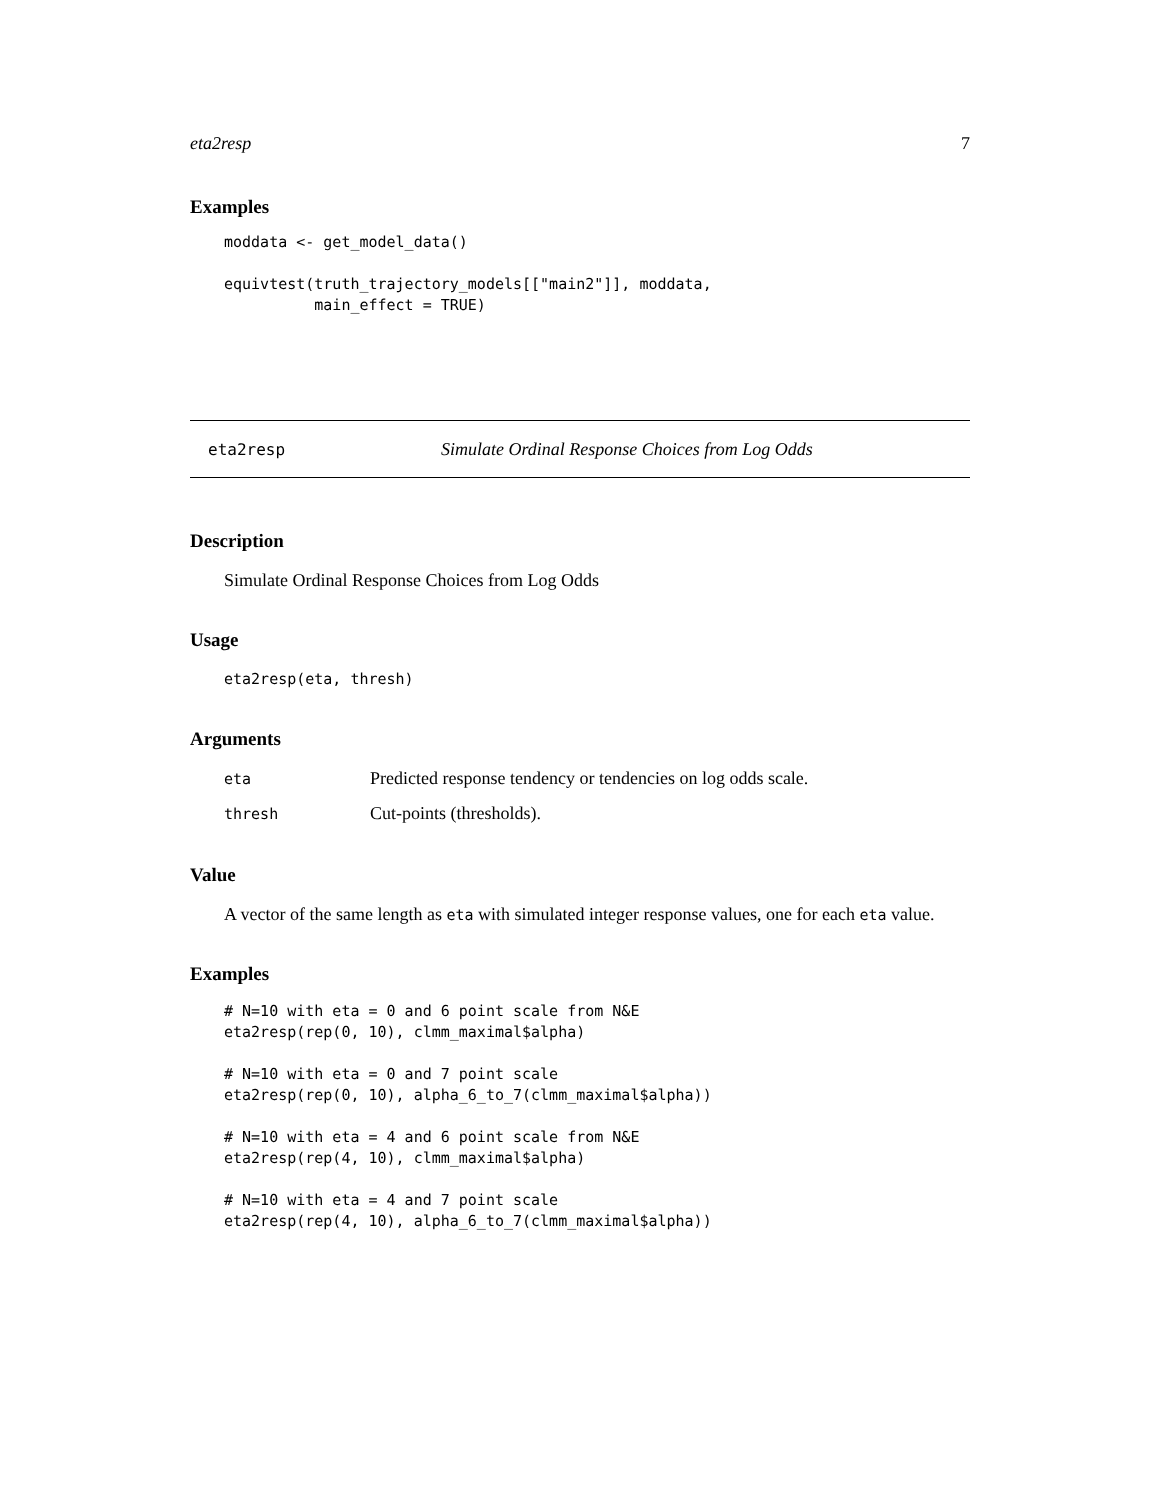eta2resp 7
Examples
moddata <- get_model_data()

equivtest(truth_trajectory_models[["main2"]], moddata,
          main_effect = TRUE)
eta2resp Simulate Ordinal Response Choices from Log Odds
Description
Simulate Ordinal Response Choices from Log Odds
Usage
eta2resp(eta, thresh)
Arguments
| eta | Predicted response tendency or tendencies on log odds scale. |
| thresh | Cut-points (thresholds). |
Value
A vector of the same length as eta with simulated integer response values, one for each eta value.
Examples
# N=10 with eta = 0 and 6 point scale from N&E
eta2resp(rep(0, 10), clmm_maximal$alpha)

# N=10 with eta = 0 and 7 point scale
eta2resp(rep(0, 10), alpha_6_to_7(clmm_maximal$alpha))

# N=10 with eta = 4 and 6 point scale from N&E
eta2resp(rep(4, 10), clmm_maximal$alpha)

# N=10 with eta = 4 and 7 point scale
eta2resp(rep(4, 10), alpha_6_to_7(clmm_maximal$alpha))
——
● WHAT TO DO: Please print the lines from the one containing "eta2resp Simulate Ordinal" through the last line of the material, exactly, and leave out all other lines.

● RESPONSE TO THE EXERCISE:
eta2resp Simulate Ordinal Response Choices from Log Odds
Description
Simulate Ordinal Response Choices from Log Odds
Usage
eta2resp(eta, thresh)
Arguments
| eta | Predicted response tendency or tendencies on log odds scale. |
| thresh | Cut-points (thresholds). |
Value
A vector of the same length as eta with simulated integer response values, one for each eta value.
Examples
# N=10 with eta = 0 and 6 point scale from N&E
eta2resp(rep(0, 10), clmm_maximal$alpha)

# N=10 with eta = 0 and 7 point scale
eta2resp(rep(0, 10), alpha_6_to_7(clmm_maximal$alpha))

# N=10 with eta = 4 and 6 point scale from N&E
eta2resp(rep(4, 10), clmm_maximal$alpha)

# N=10 with eta = 4 and 7 point scale
eta2resp(rep(4, 10), alpha_6_to_7(clmm_maximal$alpha))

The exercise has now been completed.